Rewrite each line of the data below as a JSON list of strings, one string per line, skipping any blank lines.

==========

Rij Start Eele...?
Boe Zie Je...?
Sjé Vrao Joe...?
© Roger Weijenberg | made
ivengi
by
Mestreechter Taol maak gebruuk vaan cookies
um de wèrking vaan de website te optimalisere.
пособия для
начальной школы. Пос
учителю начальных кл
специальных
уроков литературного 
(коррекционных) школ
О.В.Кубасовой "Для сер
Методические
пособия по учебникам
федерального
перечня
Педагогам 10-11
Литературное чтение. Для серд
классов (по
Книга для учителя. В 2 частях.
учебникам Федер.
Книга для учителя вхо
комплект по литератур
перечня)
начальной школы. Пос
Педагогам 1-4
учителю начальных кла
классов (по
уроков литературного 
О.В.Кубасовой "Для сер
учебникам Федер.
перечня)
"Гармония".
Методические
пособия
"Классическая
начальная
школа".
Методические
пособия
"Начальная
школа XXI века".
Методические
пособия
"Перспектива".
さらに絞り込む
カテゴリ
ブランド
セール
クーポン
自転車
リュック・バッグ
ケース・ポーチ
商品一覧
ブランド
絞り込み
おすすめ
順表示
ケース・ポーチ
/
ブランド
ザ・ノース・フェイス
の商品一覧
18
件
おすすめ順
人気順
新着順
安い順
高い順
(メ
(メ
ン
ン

==========

▸ **Answer section**:
[
  "Rij Start Eele...?",
  "Boe Zie Je...?",
  "Sjé Vrao Joe...?",
  "© Roger Weijenberg | made",
  "ivengi",
  "by",
  "Mestreechter Taol maak gebruuk vaan cookies",
  "um de wèrking vaan de website te optimalisere.",
  "пособия для",
  "начальной школы. Пос",
  "учителю начальных кл",
  "специальных",
  "уроков литературного ",
  "(коррекционных) школ",
  "О.В.Кубасовой \"Для сер",
  "Методические",
  "пособия по учебникам",
  "федерального",
  "перечня",
  "Педагогам 10-11",
  "Литературное чтение. Для серд",
  "классов (по",
  "Книга для учителя. В 2 частях.",
  "учебникам Федер.",
  "Книга для учителя вхо",
  "комплект по литератур",
  "перечня)",
  "начальной школы. Пос",
  "Педагогам 1-4",
  "учителю начальных кла",
  "классов (по",
  "уроков литературного ",
  "О.В.Кубасовой \"Для сер",
  "учебникам Федер.",
  "перечня)",
  "\"Гармония\".",
  "Методические",
  "пособия",
  "\"Классическая",
  "начальная",
  "школа\".",
  "Методические",
  "пособия",
  "\"Начальная",
  "школа XXI века\".",
  "Методические",
  "пособия",
  "\"Перспектива\".",
  "さらに絞り込む",
  "カテゴリ",
  "ブランド",
  "セール",
  "クーポン",
  "自転車",
  "リュック・バッグ",
  "ケース・ポーチ",
  "商品一覧",
  "ブランド",
  "絞り込み",
  "おすすめ",
  "順表示",
  "ケース・ポーチ",
  "/",
  "ブランド",
  "ザ・ノース・フェイス",
  "の商品一覧",
  "18",
  "件",
  "おすすめ順",
  "人気順",
  "新着順",
  "安い順",
  "高い順",
  "(メ",
  "(メ",
  "ン",
  "ン"
]